De pronto entra un aire intacto, pero es un viento que entra en forma abultada, que me hizo sentir observada, como si el viento trajera consigo tanto del mundo. Murmullos, ruidos, gritos, pam. “Si es necesario hasta la cumbia” replica Troker. Tengo cierta adicción por el jazz, pero el jazz de Troker tiene sus beats, juntando funk y hip hop que hace que su sonido lleve a un desplazamiento desconcertante. Su ritmo no tiene comparación, es excitante, divertido. Parece juego de niños, manipulan y osan de retozar sus instrumentos, la seducción, la comicidad, las pausas, la intensidad.
Mi estilo jazzístico era único, mi atracción por el sax y el teclado no se hicieron esperar, pero la trompeta y la batería me revolucionaron de igual forma. Las mezclas de break beats me hicieron experimentar tendencias combinadas, sólo me hizo falta el chelo que con su presencia que de igual forma impone, también extrañe.
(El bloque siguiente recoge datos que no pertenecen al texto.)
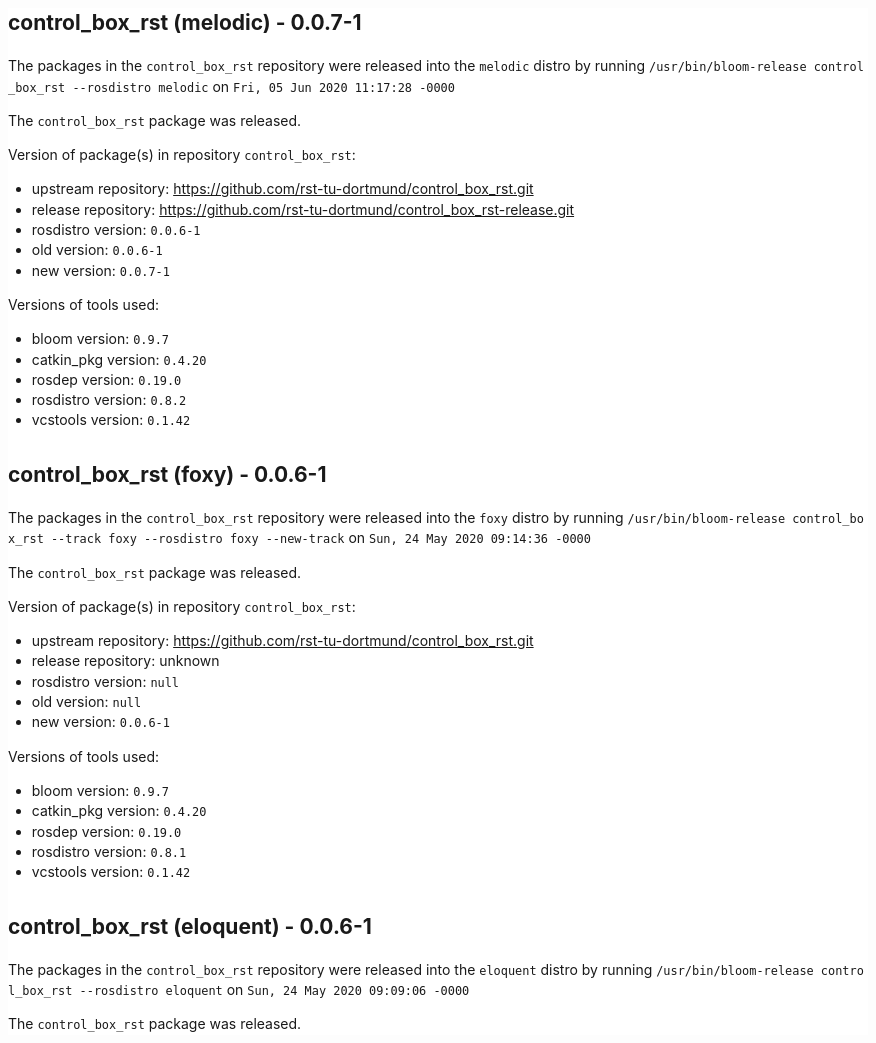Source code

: ## control_box_rst (melodic) - 0.0.7-1

The packages in the `control_box_rst` repository were released into the `melodic` distro by running `/usr/bin/bloom-release control_box_rst --rosdistro melodic` on `Fri, 05 Jun 2020 11:17:28 -0000`

The `control_box_rst` package was released.

Version of package(s) in repository `control_box_rst`:

- upstream repository: https://github.com/rst-tu-dortmund/control_box_rst.git
- release repository: https://github.com/rst-tu-dortmund/control_box_rst-release.git
- rosdistro version: `0.0.6-1`
- old version: `0.0.6-1`
- new version: `0.0.7-1`

Versions of tools used:

- bloom version: `0.9.7`
- catkin_pkg version: `0.4.20`
- rosdep version: `0.19.0`
- rosdistro version: `0.8.2`
- vcstools version: `0.1.42`


## control_box_rst (foxy) - 0.0.6-1

The packages in the `control_box_rst` repository were released into the `foxy` distro by running `/usr/bin/bloom-release control_box_rst --track foxy --rosdistro foxy --new-track` on `Sun, 24 May 2020 09:14:36 -0000`

The `control_box_rst` package was released.

Version of package(s) in repository `control_box_rst`:

- upstream repository: https://github.com/rst-tu-dortmund/control_box_rst.git
- release repository: unknown
- rosdistro version: `null`
- old version: `null`
- new version: `0.0.6-1`

Versions of tools used:

- bloom version: `0.9.7`
- catkin_pkg version: `0.4.20`
- rosdep version: `0.19.0`
- rosdistro version: `0.8.1`
- vcstools version: `0.1.42`


## control_box_rst (eloquent) - 0.0.6-1

The packages in the `control_box_rst` repository were released into the `eloquent` distro by running `/usr/bin/bloom-release control_box_rst --rosdistro eloquent` on `Sun, 24 May 2020 09:09:06 -0000`

The `control_box_rst` package was released.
Sólo me resta decir que nos contoneamos delicioso, y por supuesto que me autografiaron mi disco Jazz Vinil xoxoo Lucy!!!




























Ya los estuve escuchando y definitivamente Troker es música para sentirse en vivo. ¡Qué padre que te lo autografiaron!
Orale, pues a mí me tocó escuchar un poco de ellos en vivo. Si está muy bueno. Felicidades por tu autógrafo.